Mono-Mono twins survive 50-50 odds

Fargo, ND (WDAY TV) - A rare set of twins is beating the odds. The babies are getting stronger in the NICU at Essentia Health, despite a high chance of the pair not surviving birth.

Fargo, ND (WDAY TV) - A rare set of twins is beating the odds. The babies are getting stronger in the NICU at Essentia Health, despite a high chance of the pair not surviving birth.

When the twins' parents first discovered the girls were Mono-Mono twins, they say it took all they had to stop themselves from looking up the condition online and seeing the harsh reality.

There's a 50 percent chance the twins wouldn't make it.

Joey Noel, Twins’ Father: "I tried to stop listening to the statistics early on, because they just didn't sound good."

Mary Noel, Twins’ Mother: "I was reading their death sentence online so it was terrifying."

It's a miracle that Mary and Joey Noel can now hold these bundles of joy. Aurora Jade and River Elyse.

Mary: "It’s hard to leave."

Aurora and River are Mono-Mono, or Mo-Mo twins. And the chance of a set of twins being Mono-Mono is only one percent. That's it.

They shared many key parts of pregnancy - the amniotic sac, the placenta - making it necessary for Mary to go through this C-section months before they were ready.

There's a high risk of death during birth, because the cord can easily get tangled around one of the babies.

Joey: "When the kids were finally born I didn't plan on it. With the other kids, you expect it coming up and you prepare for it but I tried to mentally not think that far ahead."

The pair is now on a long road to recovery. They have at least another month and a half in the NICU at Essentia Health. Slowly getting bigger, stronger.

Mary: "It's scary I mean I had my son and just change his diaper, no big deal, and these ones, you just want to be really careful with."
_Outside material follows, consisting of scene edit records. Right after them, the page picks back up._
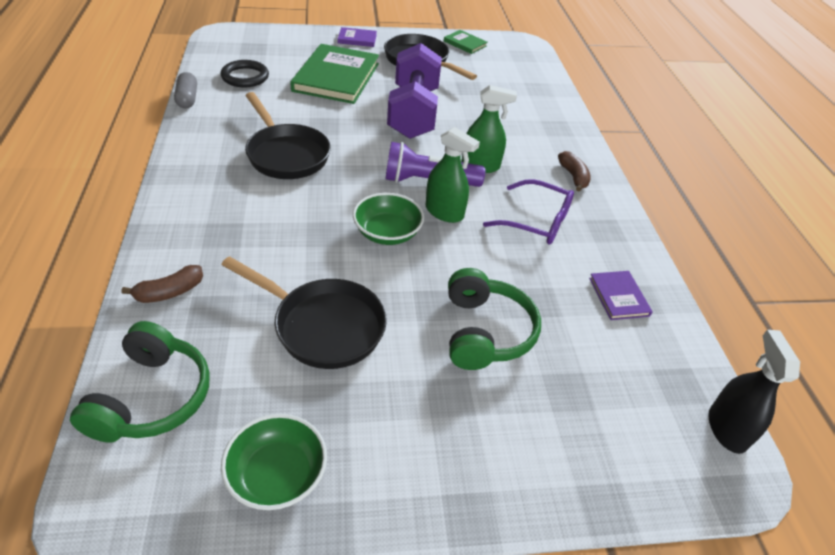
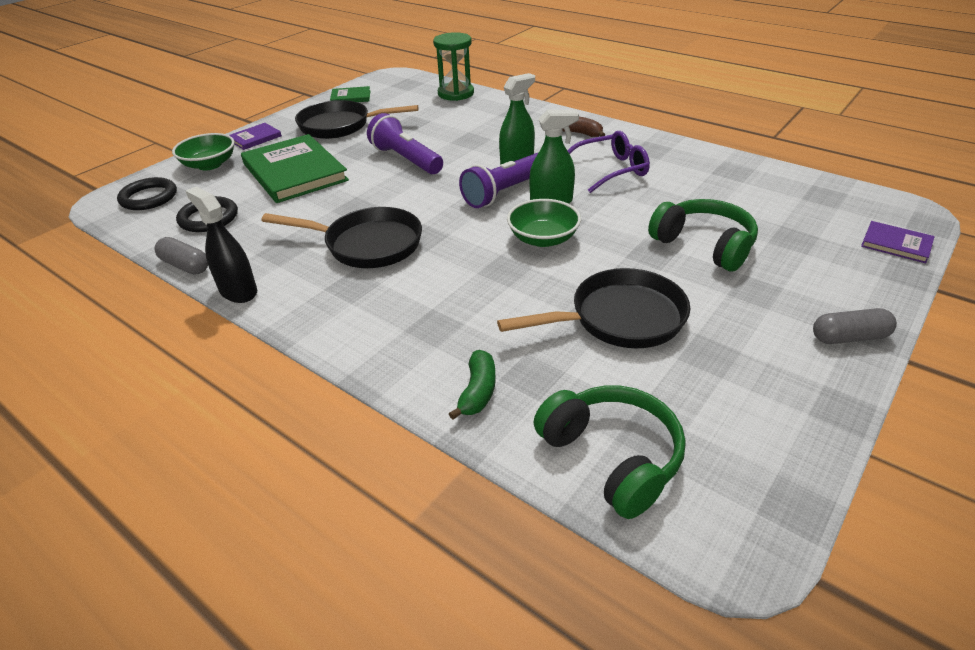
camera: 40 degrees left, 5 degrees down
brown banana [121,265,203,303] -> green banana [449,350,496,420]
green bowl [221,414,327,510] -> green bowl moved to [172,133,235,170]
purple dumbbell [387,43,442,139] -> purple flashlight [367,113,443,174]
purple book [589,271,653,320] -> purple book moved to [861,221,935,263]
black spray bottle [708,330,800,454] -> black spray bottle moved to [186,186,257,303]
none -> black ring [117,177,177,210]
none -> green hourglass [433,32,474,101]
none -> grey capsule [813,308,897,344]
For now, Mary and Joey stop up every chance they get, to hold their little girls' hands, and begin the incredible challenge of trying to tell them apart.

Joey: "The labels on their cribs basically is how we've kept them straight.”

NICU staff say the girls are upgraded - into a "less intensive" part of the unit.

They're in good health, off their air tubes and feeding tubes, and they're finally around four pounds.

Besides some temperature spikes, the NICU says the survivors will soon be strong enough to go home with their family.